派手な美形であるアマネが隣にいるから、目立っているのだろうかとも考えたが、視線はどうやらメイベルへと向けられているようだ。
中には口元に手を当て、ひそひそと囁きあっている人たちもいる。
(……? どうしたのかしら)
不安を覚えたメイベルだったが、遠くから飛んできた「あっ!」という声に弾かれるように顔を上げた。すると小さな男の子が駆け寄って、メイベルに向かって勢いよく抱きつく。
「メイベルさま!」
「リッド! 久しぶりね!」
よく見知った男の子の登場に、先ほどまで抱えていたメイベルの不安は一気に吹き飛んだ。きゃっきゃとはしゃぐ二人を前に、アマネが不思議そうに首を傾げている。
「知り合いか?」
「そうなの。この前作ったハンカチはリッドたちが売ってくれるのよ」
イクスにある孤児院は国が管理しており、リッドはそこで暮らす一人だ。孤児院では、運営資金を得るため定期的にバザーを行っており、今度の花の祭典でも開催される。
「メイベルさま、最近全然来てくれないね」
「ごめんね。また会いに行くから」
メイベルはよしよしとリッドの頭を撫でる。気持ちよさそうにしていたリッドだったが、ふとメイベルを見上げると無邪気に微笑んだ。
「ねえ、メイベルさまは『かわいそう』なの?」
「え?」
「みんなが言うんだよ、メイベルさまは――」
「おっと、そこまでだ」
どういうことだろう、と聞き直そうとしたメイベルだったが、それを制するように突如アマネが間に入ってきた。メイベルの手を取ると、リッドと引き離すようにぐいぐいと足を進めるアマネに、メイベルは戸惑いながら声をかける。
「ア、アマネさん⁉ 急にどうしたんですか⁉」
「いやなに、イクスの港を案内してもらおうと思ってな」
悪いな少年、と宣言すると、アマネはそのままメイベルを連れて大通りを歩いていく。二人を見た周囲の人が、目配せや内緒話をする様子も見られたが、アマネは一切気にする素振りも見せない。

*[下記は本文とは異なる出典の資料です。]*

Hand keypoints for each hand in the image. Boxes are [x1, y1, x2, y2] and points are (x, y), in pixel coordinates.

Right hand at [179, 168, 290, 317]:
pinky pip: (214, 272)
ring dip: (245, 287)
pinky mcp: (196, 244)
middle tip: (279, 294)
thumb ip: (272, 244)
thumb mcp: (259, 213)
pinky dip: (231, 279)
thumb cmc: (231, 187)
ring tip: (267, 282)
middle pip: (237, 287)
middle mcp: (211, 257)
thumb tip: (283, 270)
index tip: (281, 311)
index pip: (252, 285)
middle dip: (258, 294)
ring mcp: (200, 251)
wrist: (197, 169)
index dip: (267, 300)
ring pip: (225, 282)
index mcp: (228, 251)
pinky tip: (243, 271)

最初はアマネの突然の行動に驚いていたメイベルだったが、あまりに堂々とした彼の態度に、反論する気力を失い苦笑した。
長く続く煉瓦道を下っていくと、やがて潮風の匂いがメイベルの鼻をくすぐった。
そこはイクスと他の大陸とを結ぶ海の玄関口――港だ。石造りの街路は深青の海へと続いており、波止場には大小の帆船が整然と並んでいる。

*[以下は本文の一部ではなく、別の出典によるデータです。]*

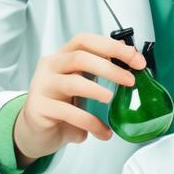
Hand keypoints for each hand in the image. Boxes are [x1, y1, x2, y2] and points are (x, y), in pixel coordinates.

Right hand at [13, 33, 144, 165]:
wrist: (36, 132)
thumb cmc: (64, 105)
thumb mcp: (83, 85)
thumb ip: (101, 72)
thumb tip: (133, 60)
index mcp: (63, 56)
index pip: (86, 41)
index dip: (113, 47)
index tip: (137, 60)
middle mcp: (50, 66)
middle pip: (80, 57)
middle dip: (110, 68)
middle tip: (130, 81)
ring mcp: (42, 86)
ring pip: (73, 82)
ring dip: (97, 91)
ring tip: (111, 100)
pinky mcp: (38, 108)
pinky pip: (69, 113)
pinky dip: (91, 123)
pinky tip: (103, 132)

近くの倉庫街まで来ると、アマネはようやくメイベルの手を放した。
「どうしたんですか、急に」
「言っただろう。港を見たいと」
たしかに言っていたけど……とメイベルは呆気に取られる。
「見たいって……アマネさんは船で来たんですよね」
「そうだ」
「だったらその時に見ているんじゃ……」
「そうだな」
よくわからないアマネの返しに、メイベルは疑問符を浮かべた。そんなメイベルに気付いたのか、アマネは結んでいた唇を緩める。